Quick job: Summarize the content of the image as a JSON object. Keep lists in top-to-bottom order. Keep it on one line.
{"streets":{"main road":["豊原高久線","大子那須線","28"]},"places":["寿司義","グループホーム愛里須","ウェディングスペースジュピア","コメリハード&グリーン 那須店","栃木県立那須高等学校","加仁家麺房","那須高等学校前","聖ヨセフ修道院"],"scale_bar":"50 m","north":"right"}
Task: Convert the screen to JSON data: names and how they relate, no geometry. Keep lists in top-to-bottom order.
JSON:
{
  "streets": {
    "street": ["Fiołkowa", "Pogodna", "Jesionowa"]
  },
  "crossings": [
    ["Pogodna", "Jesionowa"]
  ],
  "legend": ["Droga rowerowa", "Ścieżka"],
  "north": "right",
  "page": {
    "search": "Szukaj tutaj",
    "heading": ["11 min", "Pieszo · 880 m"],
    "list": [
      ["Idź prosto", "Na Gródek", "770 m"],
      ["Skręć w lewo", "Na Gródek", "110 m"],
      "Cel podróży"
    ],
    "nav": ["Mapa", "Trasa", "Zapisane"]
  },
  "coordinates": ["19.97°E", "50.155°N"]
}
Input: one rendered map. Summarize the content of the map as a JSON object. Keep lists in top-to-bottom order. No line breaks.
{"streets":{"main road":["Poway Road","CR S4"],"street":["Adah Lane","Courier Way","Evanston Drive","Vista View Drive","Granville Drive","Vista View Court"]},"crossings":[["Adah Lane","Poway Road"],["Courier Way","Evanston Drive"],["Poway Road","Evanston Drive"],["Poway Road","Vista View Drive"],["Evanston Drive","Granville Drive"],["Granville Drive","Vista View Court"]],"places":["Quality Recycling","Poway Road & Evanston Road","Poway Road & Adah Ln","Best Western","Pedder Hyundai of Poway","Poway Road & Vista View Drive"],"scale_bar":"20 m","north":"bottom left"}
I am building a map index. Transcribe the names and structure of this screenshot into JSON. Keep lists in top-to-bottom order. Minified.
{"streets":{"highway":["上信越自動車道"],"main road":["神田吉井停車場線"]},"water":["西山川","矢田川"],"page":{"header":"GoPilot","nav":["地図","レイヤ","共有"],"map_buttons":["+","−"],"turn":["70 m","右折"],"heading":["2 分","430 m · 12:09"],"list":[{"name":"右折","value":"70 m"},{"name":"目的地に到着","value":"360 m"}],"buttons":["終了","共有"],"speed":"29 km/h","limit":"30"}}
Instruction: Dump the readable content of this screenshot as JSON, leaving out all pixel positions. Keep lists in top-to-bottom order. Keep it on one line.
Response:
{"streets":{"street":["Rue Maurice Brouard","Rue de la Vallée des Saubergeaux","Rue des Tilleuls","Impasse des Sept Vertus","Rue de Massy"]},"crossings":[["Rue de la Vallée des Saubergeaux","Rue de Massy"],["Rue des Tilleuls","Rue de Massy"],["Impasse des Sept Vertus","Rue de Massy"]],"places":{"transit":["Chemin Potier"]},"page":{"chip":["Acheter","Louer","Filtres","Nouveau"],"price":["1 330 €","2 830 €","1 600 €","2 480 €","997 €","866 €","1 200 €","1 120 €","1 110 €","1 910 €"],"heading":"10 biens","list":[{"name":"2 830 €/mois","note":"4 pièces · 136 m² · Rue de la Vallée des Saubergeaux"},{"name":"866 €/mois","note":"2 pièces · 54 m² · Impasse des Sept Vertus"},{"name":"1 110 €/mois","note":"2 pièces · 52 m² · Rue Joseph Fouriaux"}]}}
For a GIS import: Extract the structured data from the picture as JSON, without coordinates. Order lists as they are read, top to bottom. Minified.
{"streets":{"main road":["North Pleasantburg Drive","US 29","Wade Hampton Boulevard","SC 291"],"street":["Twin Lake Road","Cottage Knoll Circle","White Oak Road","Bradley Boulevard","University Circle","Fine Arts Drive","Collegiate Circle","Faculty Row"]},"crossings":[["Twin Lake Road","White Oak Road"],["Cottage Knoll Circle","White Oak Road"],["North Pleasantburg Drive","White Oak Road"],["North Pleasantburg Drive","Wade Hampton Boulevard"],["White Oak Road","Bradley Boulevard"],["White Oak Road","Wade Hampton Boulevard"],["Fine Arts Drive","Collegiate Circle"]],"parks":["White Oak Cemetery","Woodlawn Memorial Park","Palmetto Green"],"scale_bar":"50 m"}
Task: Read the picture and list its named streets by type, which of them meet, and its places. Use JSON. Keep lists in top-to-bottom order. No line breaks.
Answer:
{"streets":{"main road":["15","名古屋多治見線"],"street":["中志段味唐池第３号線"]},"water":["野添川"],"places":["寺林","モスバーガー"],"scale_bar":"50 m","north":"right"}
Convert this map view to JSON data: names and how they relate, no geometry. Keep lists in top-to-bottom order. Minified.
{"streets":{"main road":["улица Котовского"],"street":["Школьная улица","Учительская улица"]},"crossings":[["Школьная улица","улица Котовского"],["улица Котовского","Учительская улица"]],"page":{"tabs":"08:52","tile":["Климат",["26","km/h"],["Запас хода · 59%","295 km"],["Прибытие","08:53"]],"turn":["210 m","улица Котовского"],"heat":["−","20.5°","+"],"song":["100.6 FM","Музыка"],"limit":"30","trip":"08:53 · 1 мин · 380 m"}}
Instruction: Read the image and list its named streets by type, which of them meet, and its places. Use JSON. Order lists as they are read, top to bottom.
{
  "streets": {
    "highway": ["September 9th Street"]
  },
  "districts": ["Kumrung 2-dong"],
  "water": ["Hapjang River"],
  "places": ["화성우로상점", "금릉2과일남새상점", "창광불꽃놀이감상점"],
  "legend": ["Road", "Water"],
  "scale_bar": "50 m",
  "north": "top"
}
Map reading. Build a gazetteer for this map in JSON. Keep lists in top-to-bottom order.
----
Problem description —
Pull out every line in the material above where "Task" occurs.

The answer —
Task: Convert the screen to JSON data: names and how they relate, no geometry. Keep lists in top-to-bottom order.
Task: Read the picture and list its named streets by type, which of them meet, and its places. Use JSON. Keep lists in top-to-bottom order. No line breaks.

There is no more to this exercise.